#### Text section
════════════════
This post is a little wordy. For a quick review of the race itself, scroll to the bottom.
A few months ago, via Twitter, Logan started trying to convince Amy and me to run this crazy, all-night trail relay called Chase the Moon. Though the thought of running trails at night scared me, I decided that it’s good to do scary things sometimes, so I agreed to it… especially after we assured one another that none of us were, in fact, serial killers (none of us had met in person at that point). And so, Team Cereal Killers was born. Later, we managed to talk Aimee and Brooke into joining the team, so we moved into the five-person division.
The race started at 7 p.m., so Jordan and I left home around 3:30, planning to meet the team between 5:30 and 6. As we drove, rain started pouring down. As it rained harder and harder, I got more and more nervous. I never run in the rain… because it hardly ever rains here, and when it does, it passes quickly. This storm was a typical quick-mover, thank goodness, so by the time we all met up, put up Amy’s and Brooke’s tents, and took a group photo, the rain had slowed to sporadic spits. By race time, it wasn’t raining at all. It was, however, humid (to me. Logan, who lives in D.C., thought it felt delightful).
I was our team’s first runner, so at 7:00, I lined up at the start to listen to instructions and the National Anthem. And just like that, we were off!
I started WAY too far back, which meant I spent the first mile or so weaving, which is never good (but which I always do, somehow). Eventually, the crowd thinned, and I settled into a comfortable pace. My plan was to run nice and easy, at long run pace, since I was counting my two loops as my usual long run.
And then I hit the first aid station at mile 3.7, and they told me I was the first woman through. That’s when Competitive Cassie came out. I didn’t care that there were still over 11 hours in the race. I was first right now, and I was gonna stay first through the first loop. And this is why I can never do a race as a training run: I am mildly crazy.
════════════════
#### Objective 1
From the records below, pull out every line that contains the string "counter", matching case exactly.

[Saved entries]
════════════════
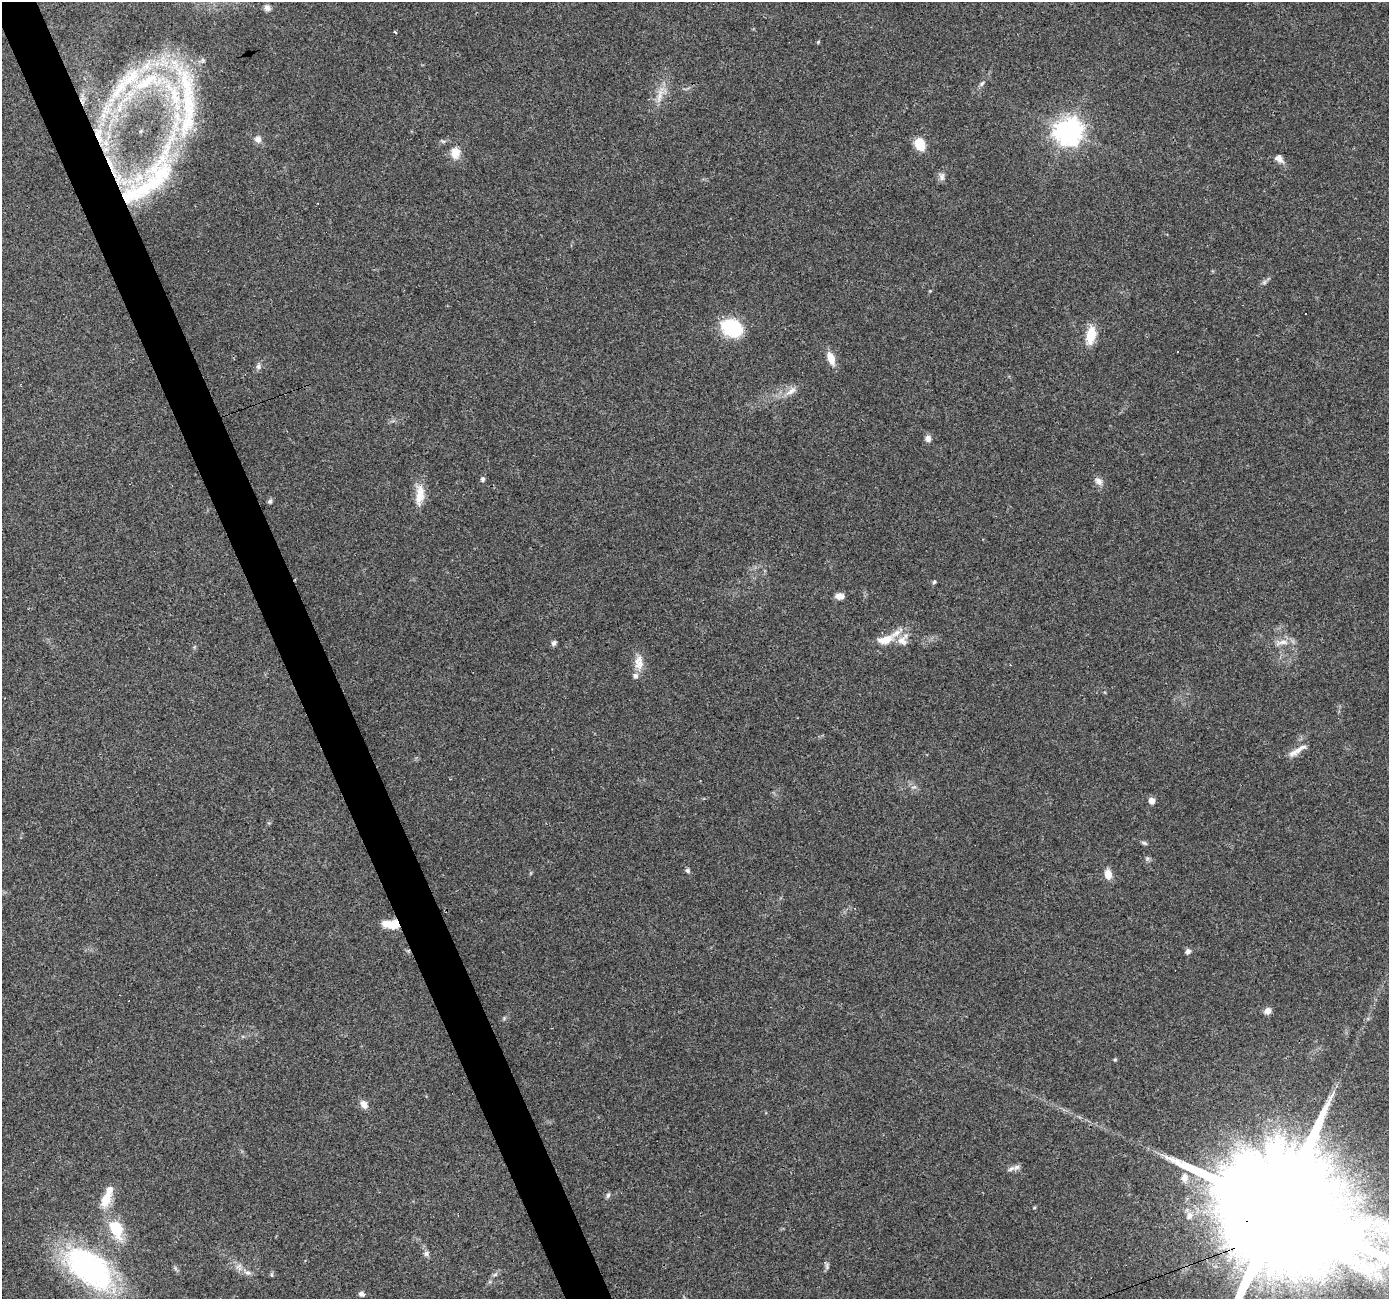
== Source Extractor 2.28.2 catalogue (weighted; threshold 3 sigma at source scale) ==
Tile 11 of 4 x 4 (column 3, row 3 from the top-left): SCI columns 2775-4161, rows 1373-2669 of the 5548 x 5393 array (HDU 1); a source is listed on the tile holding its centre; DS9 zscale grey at full resolution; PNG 1391 x 1301 px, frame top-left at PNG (2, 2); no overlay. Shown black and unused: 3% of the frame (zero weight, under 3 of 4 exposures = <1% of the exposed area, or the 3 px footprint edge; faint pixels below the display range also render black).
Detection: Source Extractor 2.28.2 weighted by HDU 2 'WHT'; one run over the whole footprint, this tile lists its part. Background 0.0248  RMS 0.0038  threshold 0.017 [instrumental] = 3 sigma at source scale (4.5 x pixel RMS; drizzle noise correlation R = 1.50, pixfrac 1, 0.0396/0.0396 arcsec/px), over >= 5 px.
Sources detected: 77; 1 inside a brighter object's white glare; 5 cosmic-ray / hot-pixel residue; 1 long thin detection or spike segment (spike, bleed or trail) — not listed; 12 inside a brighter listed object's ellipse — not listed separately; the other 58 listed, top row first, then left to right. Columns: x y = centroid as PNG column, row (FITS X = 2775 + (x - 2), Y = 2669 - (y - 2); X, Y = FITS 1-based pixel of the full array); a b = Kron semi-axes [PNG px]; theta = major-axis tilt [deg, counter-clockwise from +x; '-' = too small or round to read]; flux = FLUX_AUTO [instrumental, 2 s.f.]
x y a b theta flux
267 8 9 7 -43 1.5
818 42 5 4 - 0.45
148 82 57 21 18 40
982 84 9 5 46 0.96
660 96 11 6 -89 2.4
119 109 11 6 77 2.4
1068 131 9 9 - 390
98 134 23 11 -89 8.9
258 139 10 9 - 2.1
920 144 10 7 -62 11
455 153 15 12 90 4.5
1279 158 12 8 -39 2.2
942 177 11 7 -72 1.5
151 183 133 41 59 92
1264 282 7 6 - 0.91
1305 314 3 3 - 2.4
732 328 22 16 -24 22
1091 335 23 11 81 7.6
1177 351 3 3 - 0.76
831 358 15 8 -70 4.7
258 366 9 7 76 1.3
791 391 18 8 35 3.1
928 438 7 6 - 2
483 479 6 5 - 0.88
1099 482 11 8 -44 2
420 495 29 11 85 6.1
270 501 6 5 - 0.76
934 582 6 4 71 0.61
840 596 8 6 2 3.1
885 640 21 10 14 6.5
1282 642 20 7 11 3.3
554 643 6 5 - 1.2
639 664 15 11 49 3.9
1301 748 23 7 31 3.3
914 787 9 3 5 0.73
1152 801 6 5 - 2.7
1144 843 8 4 -25 0.74
688 870 6 6 - 0.81
1108 874 12 9 -81 3.4
387 924 15 10 4 5
1188 951 7 6 - 1.2
1267 1011 8 7 - 2
1115 1060 5 4 - 0.44
364 1104 11 8 -56 2.5
1017 1167 11 7 25 1.6
1184 1178 12 9 80 2.3
608 1195 8 5 73 0.83
106 1199 24 11 67 7.4
1034 1208 5 3 - 0.37
1281 1209 48 27 15 26000
116 1229 19 12 -65 14
426 1253 7 7 - 1.1
827 1266 10 5 -90 0.88
89 1268 65 34 -39 78
248 1273 10 7 -11 1.6
272 1275 7 3 82 0.54
495 1275 7 4 3 0.63
361 1294 7 5 -29 1.1
Overlapping masked pixels (flux is a lower limit): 3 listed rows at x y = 98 134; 151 183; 1281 1209
Isophote crosses this tile's border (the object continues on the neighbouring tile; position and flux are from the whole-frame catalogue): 1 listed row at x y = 1281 1209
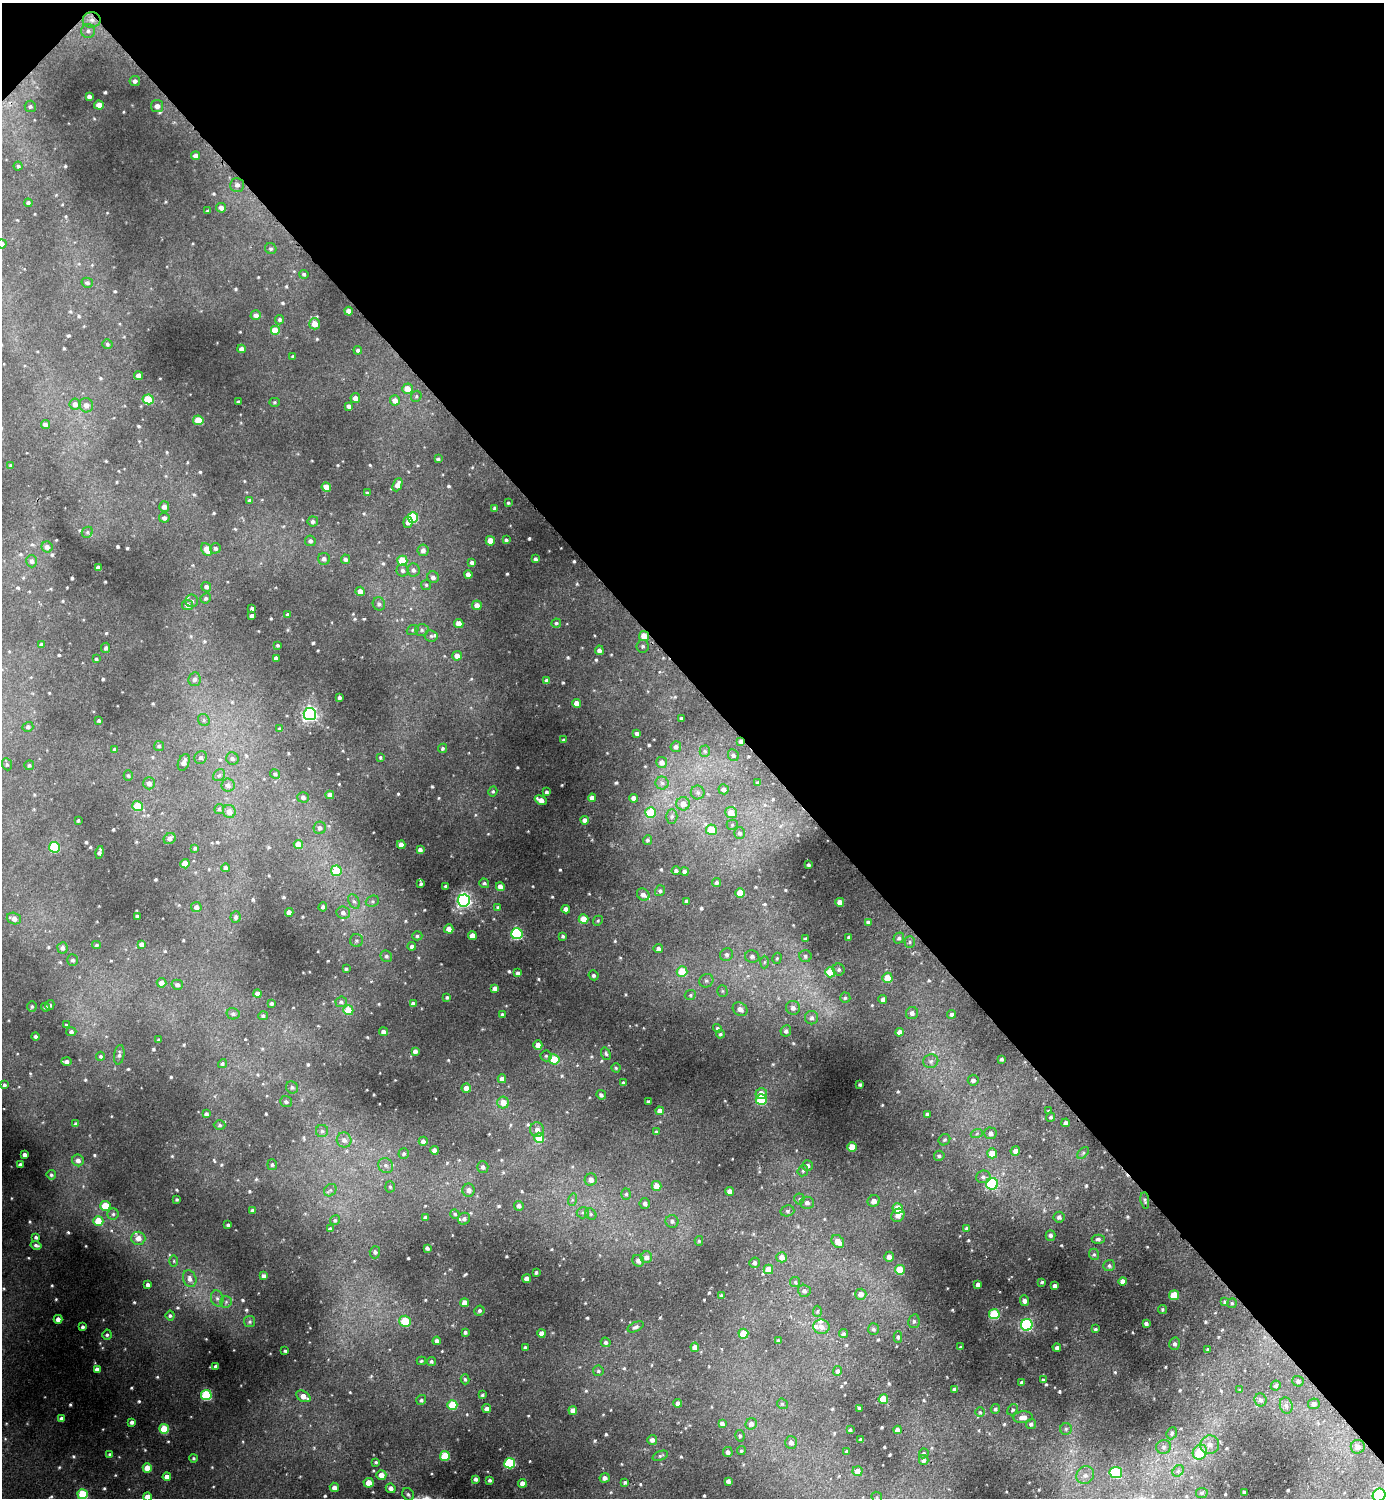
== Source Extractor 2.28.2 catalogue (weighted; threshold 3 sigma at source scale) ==
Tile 3 of 4 x 4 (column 3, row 1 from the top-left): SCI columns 2928-4309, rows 4496-5991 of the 5996 x 5997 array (HDU 1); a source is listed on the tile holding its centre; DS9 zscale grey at full resolution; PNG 1386 x 1500 px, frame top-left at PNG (2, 3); each listed source drawn as its Kron ellipse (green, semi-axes under 4 px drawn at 4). Shown black and unused: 46% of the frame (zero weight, under 2 of 3 exposures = <1% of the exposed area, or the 3 px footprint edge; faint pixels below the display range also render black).
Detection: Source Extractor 2.28.2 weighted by HDU 2 'WHT'; one run over the whole footprint, this tile lists its part. Background 0.0503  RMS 0.0059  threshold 0.0264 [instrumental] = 3 sigma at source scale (4.5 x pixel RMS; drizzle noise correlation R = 1.50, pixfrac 1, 0.05/0.05 arcsec/px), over >= 5 px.
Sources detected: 724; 4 inside a brighter listed object's ellipse — not listed separately; of the other 720, all 500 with FLUX_AUTO >= 0.808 (the completeness limit of this list) listed and drawn (220 fainter detections not listed), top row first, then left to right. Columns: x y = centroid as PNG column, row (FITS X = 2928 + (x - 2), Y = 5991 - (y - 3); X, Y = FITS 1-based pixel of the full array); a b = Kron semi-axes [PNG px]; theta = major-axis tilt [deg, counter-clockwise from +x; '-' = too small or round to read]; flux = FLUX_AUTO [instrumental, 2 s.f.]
════════════════
#### Objective 2
Quote the race report above in full, word for word.

#### Written response 1
Sources detected: 77; 1 inside a brighter object's white glare; 5 cosmic-ray / hot-pixel residue; 1 long thin detection or spike segment (spike, bleed or trail) — not listed; 12 inside a brighter listed object's ellipse — not listed separately; the other 58 listed, top row first, then left to right. Columns: x y = centroid as PNG column, row (FITS X = 2775 + (x - 2), Y = 2669 - (y - 2); X, Y = FITS 1-based pixel of the full array); a b = Kron semi-axes [PNG px]; theta = major-axis tilt [deg, counter-clockwise from +x; '-' = too small or round to read]; flux = FLUX_AUTO [instrumental, 2 s.f.]
Sources detected: 724; 4 inside a brighter listed object's ellipse — not listed separately; of the other 720, all 500 with FLUX_AUTO >= 0.808 (the completeness limit of this list) listed and drawn (220 fainter detections not listed), top row first, then left to right. Columns: x y = centroid as PNG column, row (FITS X = 2928 + (x - 2), Y = 5991 - (y - 3); X, Y = FITS 1-based pixel of the full array); a b = Kron semi-axes [PNG px]; theta = major-axis tilt [deg, counter-clockwise from +x; '-' = too small or round to read]; flux = FLUX_AUTO [instrumental, 2 s.f.]

#### Written response 2
This post is a little wordy. For a quick review of the race itself, scroll to the bottom.
A few months ago, via Twitter, Logan started trying to convince Amy and me to run this crazy, all-night trail relay called Chase the Moon. Though the thought of running trails at night scared me, I decided that it’s good to do scary things sometimes, so I agreed to it… especially after we assured one another that none of us were, in fact, serial killers (none of us had met in person at that point). And so, Team Cereal Killers was born. Later, we managed to talk Aimee and Brooke into joining the team, so we moved into the five-person division.
The race started at 7 p.m., so Jordan and I left home around 3:30, planning to meet the team between 5:30 and 6. As we drove, rain started pouring down. As it rained harder and harder, I got more and more nervous. I never run in the rain… because it hardly ever rains here, and when it does, it passes quickly. This storm was a typical quick-mover, thank goodness, so by the time we all met up, put up Amy’s and Brooke’s tents, and took a group photo, the rain had slowed to sporadic spits. By race time, it wasn’t raining at all. It was, however, humid (to me. Logan, who lives in D.C., thought it felt delightful).
I was our team’s first runner, so at 7:00, I lined up at the start to listen to instructions and the National Anthem. And just like that, we were off!
I started WAY too far back, which meant I spent the first mile or so weaving, which is never good (but which I always do, somehow). Eventually, the crowd thinned, and I settled into a comfortable pace. My plan was to run nice and easy, at long run pace, since I was counting my two loops as my usual long run.
And then I hit the first aid station at mile 3.7, and they told me I was the first woman through. That’s when Competitive Cassie came out. I didn’t care that there were still over 11 hours in the race. I was first right now, and I was gonna stay first through the first loop. And this is why I can never do a race as a training run: I am mildly crazy.